As Nigeria excitedly expects the resumption of the operations of Dangote Refinery, Lagos, Major Oil Marketers have explained how Nigeria can benefit fully from it when the refinery begins operations.

Clement Isong, the Chief Executive Officer of the Major Oil Marketers Association of Nigeria said that unless the deregulation of Premium Motor Spirit (PMS) price was fully completed it will be difficult to reap the fruits the refinery will provide.

“Dangote Refinery is situated in an export free zone so what this means is it will only impact Nigeria if we fully deregulate the petroleum prices. If Nigeria deregulates petroleum prices it makes sense to sell that product in Nigeria as well as export it,” he said.

“The important thing is that we need to complete the deregulation of the downstream pump prices if you want to fully benefit from all that the Dangote refinery will bring.”

Dangote Refinery which is set to be the world’s biggest single-train facility is expected to begin operations in the first quarter of 2021, according to Devakumar Edwin, the company’s group executive director, although experts think its completion will not be till 2023. Experts have said that the functionality of the refinery will reduce the heavy demand for foreign exchange thereby strengthening the naira.

The refinery would produce not only PMS but petrochemicals and a fertilizer plant. It will also process a variety of light and medium grades of crude to produce Euro-V quality clean fuels including gasoline and diesel as well as jet fuel and polypropylene. It is expected to produce 10.4 million tonnes (Mt) of gasoline, 4.6Mt of diesel, and 4Mt of jet fuel a year. It will also annually produce 0.69Mt of polypropylene, 0.24Mt of propane, 32,000t of Sulphur, and 0.5Mt of carbon black feed.
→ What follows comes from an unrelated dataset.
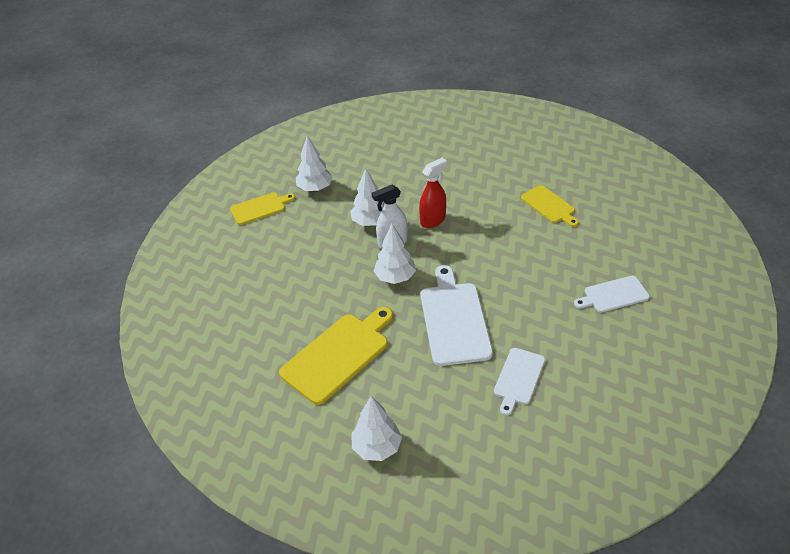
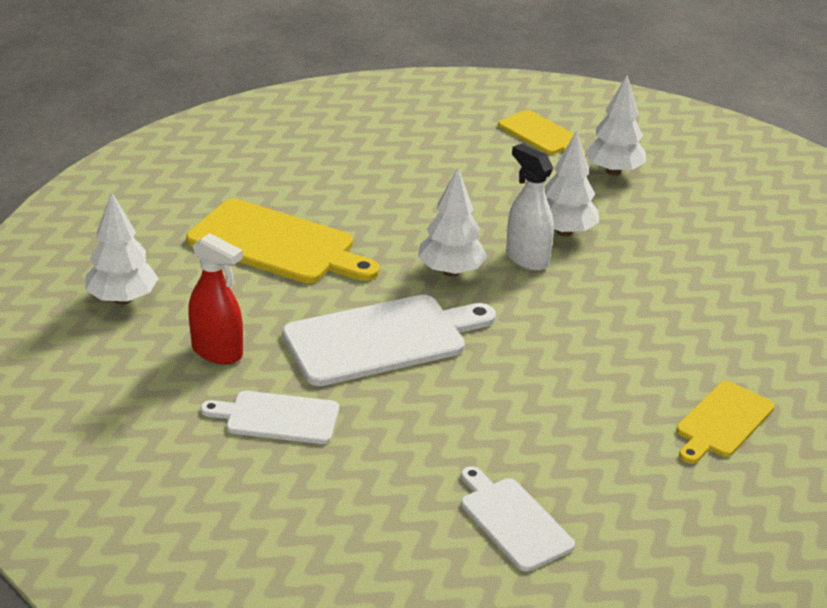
camera: 70 degrees right, 10 degrees down
red spray bottle [419,158,447,228] -> red spray bottle moved to [188,233,243,364]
Even after the refinery begins operations, reaching the full capacity of producing 650,000 barrels per day will take a while which could run into months or years, the CEO said.

Last December, Chris Ngige declared that the federal government was no longer involved in the fixing of petrol prices and that the price of PMS was now strictly determined by ‘market-related factors’.

Isong further said, “Dangote Refinery complex does not only consist of a refinery. It also consists of a petrochemical plant and a fertilizer plant. What this means is that the entire processing hub will fully process the crude oil in Nigeria. So it is not only the refinery we will benefit from but the petrochemicals and the fertilizer plant which are feedstock to other industries which will lead to a lot of production, things we can use to further industrialize Nigeria. That we can sell not just in Nigeria but export.

“It Is a fantastic process that will only fully benefit Nigeria if we deregulate pump prices.”